-
Young Imperial Combo
Clover hatte eine Weile einfach nur dagestanden und stumm aufs Meer hinaugeblickt. Hinter ihnen lag Sydney in Trümmern, aber wenn man in die aufgehende Morgensonne blickte, ein wenig die Luft anhielt um den Gestank nach Verbranntem und Tod auszublenden und die schmerzenden Glieder ignorierte, hätte man meinen können, es wäre ein wunderschöner Morgen. Wie ein Neuanfang.
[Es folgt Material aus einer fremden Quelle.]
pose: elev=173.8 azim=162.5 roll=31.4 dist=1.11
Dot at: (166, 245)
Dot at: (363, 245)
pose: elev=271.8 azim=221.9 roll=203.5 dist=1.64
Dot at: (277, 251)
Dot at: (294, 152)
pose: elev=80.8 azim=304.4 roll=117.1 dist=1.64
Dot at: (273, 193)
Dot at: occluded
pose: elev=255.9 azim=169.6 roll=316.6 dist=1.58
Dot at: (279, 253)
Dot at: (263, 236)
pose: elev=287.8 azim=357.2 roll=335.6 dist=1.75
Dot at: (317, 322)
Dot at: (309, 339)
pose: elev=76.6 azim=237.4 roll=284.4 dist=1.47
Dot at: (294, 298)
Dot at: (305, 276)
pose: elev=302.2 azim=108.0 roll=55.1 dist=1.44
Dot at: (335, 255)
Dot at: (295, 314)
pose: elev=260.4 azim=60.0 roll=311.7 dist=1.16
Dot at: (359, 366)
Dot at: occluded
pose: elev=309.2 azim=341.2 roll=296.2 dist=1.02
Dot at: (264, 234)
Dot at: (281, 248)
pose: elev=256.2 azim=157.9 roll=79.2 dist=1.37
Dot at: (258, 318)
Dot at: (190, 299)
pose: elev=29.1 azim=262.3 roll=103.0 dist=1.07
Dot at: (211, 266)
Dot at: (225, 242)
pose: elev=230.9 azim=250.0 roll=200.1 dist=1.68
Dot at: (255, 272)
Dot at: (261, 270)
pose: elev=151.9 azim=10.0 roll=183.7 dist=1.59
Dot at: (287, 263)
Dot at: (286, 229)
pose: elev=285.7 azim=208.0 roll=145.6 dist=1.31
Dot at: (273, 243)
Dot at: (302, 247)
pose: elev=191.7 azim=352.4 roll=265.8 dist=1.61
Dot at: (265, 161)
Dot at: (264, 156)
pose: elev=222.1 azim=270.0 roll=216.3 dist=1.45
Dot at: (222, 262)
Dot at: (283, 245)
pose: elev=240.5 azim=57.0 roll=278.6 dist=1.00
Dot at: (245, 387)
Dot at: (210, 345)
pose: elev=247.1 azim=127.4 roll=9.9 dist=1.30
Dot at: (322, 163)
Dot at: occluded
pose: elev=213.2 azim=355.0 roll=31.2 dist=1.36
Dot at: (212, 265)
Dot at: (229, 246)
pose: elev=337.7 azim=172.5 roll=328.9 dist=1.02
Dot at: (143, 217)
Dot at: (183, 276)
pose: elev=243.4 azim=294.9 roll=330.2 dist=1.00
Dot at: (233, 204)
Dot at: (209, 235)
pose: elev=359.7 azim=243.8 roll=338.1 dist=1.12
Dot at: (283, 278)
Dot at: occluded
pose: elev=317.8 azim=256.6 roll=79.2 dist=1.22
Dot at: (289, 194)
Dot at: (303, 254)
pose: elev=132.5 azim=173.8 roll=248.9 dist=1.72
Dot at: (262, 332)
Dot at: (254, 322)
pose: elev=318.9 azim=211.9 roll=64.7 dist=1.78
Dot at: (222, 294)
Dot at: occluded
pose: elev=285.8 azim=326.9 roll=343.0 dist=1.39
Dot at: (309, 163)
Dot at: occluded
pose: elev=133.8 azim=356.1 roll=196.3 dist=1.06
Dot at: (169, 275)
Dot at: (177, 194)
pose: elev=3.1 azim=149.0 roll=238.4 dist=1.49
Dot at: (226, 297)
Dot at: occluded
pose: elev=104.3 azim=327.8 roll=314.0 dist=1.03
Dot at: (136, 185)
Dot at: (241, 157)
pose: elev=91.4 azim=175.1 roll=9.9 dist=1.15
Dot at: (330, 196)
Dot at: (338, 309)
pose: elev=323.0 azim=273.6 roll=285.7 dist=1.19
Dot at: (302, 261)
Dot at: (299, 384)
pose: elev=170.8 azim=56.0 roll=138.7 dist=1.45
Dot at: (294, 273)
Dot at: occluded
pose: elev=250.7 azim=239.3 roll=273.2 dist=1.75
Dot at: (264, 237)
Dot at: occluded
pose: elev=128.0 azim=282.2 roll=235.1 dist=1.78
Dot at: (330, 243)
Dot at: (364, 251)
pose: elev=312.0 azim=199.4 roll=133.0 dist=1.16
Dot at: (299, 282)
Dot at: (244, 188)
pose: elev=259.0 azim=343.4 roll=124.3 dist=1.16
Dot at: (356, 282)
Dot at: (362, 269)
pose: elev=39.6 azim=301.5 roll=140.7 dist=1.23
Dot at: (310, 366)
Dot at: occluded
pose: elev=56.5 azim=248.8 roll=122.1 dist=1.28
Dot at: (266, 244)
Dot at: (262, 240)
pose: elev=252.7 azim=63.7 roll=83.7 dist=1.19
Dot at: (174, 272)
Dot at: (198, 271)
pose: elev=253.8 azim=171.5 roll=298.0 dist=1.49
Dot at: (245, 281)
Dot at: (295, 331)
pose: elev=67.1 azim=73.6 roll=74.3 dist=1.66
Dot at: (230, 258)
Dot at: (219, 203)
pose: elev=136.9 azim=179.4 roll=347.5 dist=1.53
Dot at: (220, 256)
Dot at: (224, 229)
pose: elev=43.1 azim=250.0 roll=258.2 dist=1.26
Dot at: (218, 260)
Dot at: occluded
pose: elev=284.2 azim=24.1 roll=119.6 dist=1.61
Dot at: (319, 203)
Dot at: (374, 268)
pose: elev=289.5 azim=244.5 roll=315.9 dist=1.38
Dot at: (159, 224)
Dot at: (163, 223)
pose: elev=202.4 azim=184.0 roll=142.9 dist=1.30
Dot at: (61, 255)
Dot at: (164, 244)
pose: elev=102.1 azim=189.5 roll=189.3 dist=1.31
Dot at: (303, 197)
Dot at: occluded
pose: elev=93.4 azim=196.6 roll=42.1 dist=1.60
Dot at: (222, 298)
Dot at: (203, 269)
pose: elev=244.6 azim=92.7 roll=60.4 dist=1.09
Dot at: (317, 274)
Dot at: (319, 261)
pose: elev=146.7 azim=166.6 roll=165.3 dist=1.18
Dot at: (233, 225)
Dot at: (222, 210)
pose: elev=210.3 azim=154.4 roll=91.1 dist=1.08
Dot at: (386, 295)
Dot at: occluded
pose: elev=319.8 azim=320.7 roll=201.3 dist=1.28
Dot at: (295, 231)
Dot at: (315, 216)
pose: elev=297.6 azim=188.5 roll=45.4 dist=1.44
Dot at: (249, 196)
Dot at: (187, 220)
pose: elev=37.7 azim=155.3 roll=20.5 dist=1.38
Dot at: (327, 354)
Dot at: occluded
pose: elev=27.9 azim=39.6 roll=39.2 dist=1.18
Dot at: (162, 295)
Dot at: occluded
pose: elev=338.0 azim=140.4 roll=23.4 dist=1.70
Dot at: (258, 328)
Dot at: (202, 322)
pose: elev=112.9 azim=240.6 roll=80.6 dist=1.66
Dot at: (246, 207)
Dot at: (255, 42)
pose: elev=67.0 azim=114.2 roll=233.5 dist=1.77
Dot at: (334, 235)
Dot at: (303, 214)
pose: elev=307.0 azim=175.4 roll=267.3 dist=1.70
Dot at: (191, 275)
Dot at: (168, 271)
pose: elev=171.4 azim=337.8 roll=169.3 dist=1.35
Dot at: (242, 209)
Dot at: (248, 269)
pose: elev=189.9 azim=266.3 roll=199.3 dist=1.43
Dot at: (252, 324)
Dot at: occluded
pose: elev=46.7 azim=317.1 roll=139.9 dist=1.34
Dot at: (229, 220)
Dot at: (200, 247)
Aber da waren keine Schiffe mehr und nichts, das ihren weiteren Weg ebnen hätte können. Trotzdem verspürte die Sängerin keine Angst. Sie hatte Ian angesehen und erkannte kein Anzeichen von Sorge in seinen Zügen. Seine Hand war warm und hatte ihre sanft umschlossen - da war kein Zittern, keine Suche nach Halt. Ian war vollkommen ruhig und das gab ihr genug Zuversicht, um frei von Angst zu sein.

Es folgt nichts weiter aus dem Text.